For many years, Urban Tulsa Weekly has filled its small number of content pages with “angst of youth” stories on how Tulsa must not be cool, because cool is always greater somewhere else. While that content is somewhat better than the come-hither escort and dating advertisements and go-yonder entertainment listings, apparently quality content is not something publisher Keith Skrzypczak (pronounced “Script Shit” by critics) knows well. As the former executive editor of The Tulsa Tribune said about the man he once hired, “The worst thing that ever happened to Keith is that he got his own paper. He never could edit himself – or anyone else, for that matter.”
Former employees of Urban Tulsa Weekly say that Skrzypczak has submitted their original graphics without proper credit for various awards and, most damning, that he doesn’t even read his pundits prior to publication.
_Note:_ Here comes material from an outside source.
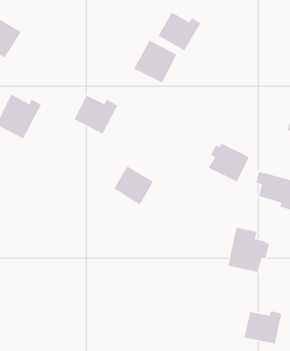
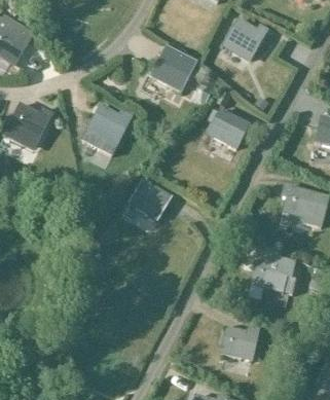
building: [158,12,201,51] -> [223,17,269,60]
building: [208,143,250,182] -> [206,108,250,150]
building: [244,310,282,344] -> [219,326,260,362]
From years of observation, it is my testimony that Skrzypczak’s addiction to almost-free content has melded with the most pathetic public voices addicted to their own political ambitions. To his credit, Skrzypczak does appear to make money.
In one of the most disgusting examples of non-journalism, Skrzypczak directed a reporter to do a story presented as news when demanded of him by a known scum-bucket if not criminal in the night club business (read advertiser). I was quoted in the piece – and what was omitted from the story is more compelling than what was printed. Details on that story are gathered for submission to the Alternative Weekly Network in protest of Urban Tulsa’s membership as the organization requires real reporting. Thank God someone does.
Now, back to Bill O’Reilly, Sean Hannity, Neal Boortz, Ann Coulter, Rush Limbaugh and the other conservative “media leaders” in America – let’s ask them to accept this challenge to move beyond their own wealth and fame to do something at the local level across this nation at America’s greatest time of need. If you agree, ask them to read this analysis and e-mail editor@tulsatoday.com.
Our democracy is engaged in a worldwide war with people who seek to destroy civilization, and those evil people are helped by dim-witted socialists employed in many local newspapers. So, media leaders, please lead us in the formation of an association (non-profit or not) that will recognize and strengthen local conservative voices – the ones with more than one functioning brain cell. Please focus this effort on real reporters and writers and thinkers and not just personalities – try fishing a little deeper in the gene pool.
I ask this, not for myself, as Tulsa Today is profitable and growing. I have been and probably will be interviewed again for radio and television worldwide – most recently by the BBC during Tulsa’s buried Belvedere adventure. I have won two national awards as a publisher and First Amendment Advocate. While more money is always good, I am not addicted to it or to fame – it interferes with my music-making and beer-brewing time.